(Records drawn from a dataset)
■ ■ ■ ■ ■ ■ ■
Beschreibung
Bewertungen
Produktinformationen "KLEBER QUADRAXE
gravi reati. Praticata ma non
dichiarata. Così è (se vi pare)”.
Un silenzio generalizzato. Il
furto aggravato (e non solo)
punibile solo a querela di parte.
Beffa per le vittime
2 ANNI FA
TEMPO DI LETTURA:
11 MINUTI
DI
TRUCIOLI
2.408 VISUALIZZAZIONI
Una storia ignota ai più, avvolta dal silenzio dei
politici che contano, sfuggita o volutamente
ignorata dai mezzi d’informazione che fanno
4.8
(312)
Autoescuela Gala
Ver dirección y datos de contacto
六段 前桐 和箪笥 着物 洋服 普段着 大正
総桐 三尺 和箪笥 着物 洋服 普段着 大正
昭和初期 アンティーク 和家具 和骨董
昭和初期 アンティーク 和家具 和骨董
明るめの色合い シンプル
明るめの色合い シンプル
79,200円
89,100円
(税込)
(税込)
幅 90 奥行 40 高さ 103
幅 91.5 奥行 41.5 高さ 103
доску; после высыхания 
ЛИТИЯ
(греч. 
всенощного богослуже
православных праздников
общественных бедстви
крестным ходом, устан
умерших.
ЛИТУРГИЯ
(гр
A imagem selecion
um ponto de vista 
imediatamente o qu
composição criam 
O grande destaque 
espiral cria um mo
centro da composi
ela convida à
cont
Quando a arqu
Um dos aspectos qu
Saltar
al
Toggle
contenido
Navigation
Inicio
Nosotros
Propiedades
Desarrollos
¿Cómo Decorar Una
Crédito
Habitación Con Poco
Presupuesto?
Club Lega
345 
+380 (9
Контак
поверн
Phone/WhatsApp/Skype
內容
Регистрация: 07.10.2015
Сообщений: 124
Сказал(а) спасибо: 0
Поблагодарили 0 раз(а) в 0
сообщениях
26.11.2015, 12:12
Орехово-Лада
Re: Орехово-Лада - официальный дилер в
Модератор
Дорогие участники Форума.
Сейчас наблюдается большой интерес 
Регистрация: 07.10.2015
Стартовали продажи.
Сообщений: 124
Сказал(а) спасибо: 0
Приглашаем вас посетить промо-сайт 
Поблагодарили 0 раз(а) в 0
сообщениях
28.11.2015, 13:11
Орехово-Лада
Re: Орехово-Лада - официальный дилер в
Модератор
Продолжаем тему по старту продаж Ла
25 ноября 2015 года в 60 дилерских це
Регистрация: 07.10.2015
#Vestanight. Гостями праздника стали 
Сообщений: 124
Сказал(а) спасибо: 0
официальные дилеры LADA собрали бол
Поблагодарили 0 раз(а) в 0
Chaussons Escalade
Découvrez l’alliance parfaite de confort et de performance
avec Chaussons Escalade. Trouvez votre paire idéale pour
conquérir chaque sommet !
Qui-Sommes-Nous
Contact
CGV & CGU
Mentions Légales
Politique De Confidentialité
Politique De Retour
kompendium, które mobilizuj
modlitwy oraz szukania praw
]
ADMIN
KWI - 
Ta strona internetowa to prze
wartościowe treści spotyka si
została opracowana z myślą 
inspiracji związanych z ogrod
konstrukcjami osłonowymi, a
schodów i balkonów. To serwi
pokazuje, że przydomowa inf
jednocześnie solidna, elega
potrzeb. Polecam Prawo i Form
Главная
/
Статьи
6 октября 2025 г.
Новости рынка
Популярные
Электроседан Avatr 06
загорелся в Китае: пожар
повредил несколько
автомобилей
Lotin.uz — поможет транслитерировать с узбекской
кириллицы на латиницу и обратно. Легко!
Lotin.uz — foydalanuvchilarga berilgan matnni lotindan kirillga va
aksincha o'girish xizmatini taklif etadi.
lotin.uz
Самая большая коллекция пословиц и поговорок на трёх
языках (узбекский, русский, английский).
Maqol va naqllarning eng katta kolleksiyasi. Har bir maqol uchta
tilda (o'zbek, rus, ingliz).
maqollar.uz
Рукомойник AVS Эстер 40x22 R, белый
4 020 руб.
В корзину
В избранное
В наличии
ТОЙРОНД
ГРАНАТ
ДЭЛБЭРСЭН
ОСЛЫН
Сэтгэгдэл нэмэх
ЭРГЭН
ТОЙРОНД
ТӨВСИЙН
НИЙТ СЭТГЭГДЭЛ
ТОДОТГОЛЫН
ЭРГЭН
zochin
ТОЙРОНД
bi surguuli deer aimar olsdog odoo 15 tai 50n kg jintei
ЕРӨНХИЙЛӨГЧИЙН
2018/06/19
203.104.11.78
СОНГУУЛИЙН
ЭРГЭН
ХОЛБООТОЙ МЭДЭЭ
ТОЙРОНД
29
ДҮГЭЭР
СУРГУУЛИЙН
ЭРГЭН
■ ■ ■ ■ ■ ■ ■
Written task: Find "幅 90 奥行 40 高さ 103" in the entries above and copy that whole line exactly, then each line after it through the line that contains "Дорогие участники Форума.".

Task solution:
幅 90 奥行 40 高さ 103
幅 91.5 奥行 41.5 高さ 103
доску; после высыхания 
ЛИТИЯ
(греч. 
всенощного богослуже
православных праздников
общественных бедстви
крестным ходом, устан
умерших.
ЛИТУРГИЯ
(гр
A imagem selecion
um ponto de vista 
imediatamente o qu
composição criam 
O grande destaque 
espiral cria um mo
centro da composi
ela convida à
cont
Quando a arqu
Um dos aspectos qu
Saltar
al
Toggle
contenido
Navigation
Inicio
Nosotros
Propiedades
Desarrollos
¿Cómo Decorar Una
Crédito
Habitación Con Poco
Presupuesto?
Club Lega
345 
+380 (9
Контак
поверн
Phone/WhatsApp/Skype
內容
Регистрация: 07.10.2015
Сообщений: 124
Сказал(а) спасибо: 0
Поблагодарили 0 раз(а) в 0
сообщениях
26.11.2015, 12:12
Орехово-Лада
Re: Орехово-Лада - официальный дилер в
Модератор
Дорогие участники Форума.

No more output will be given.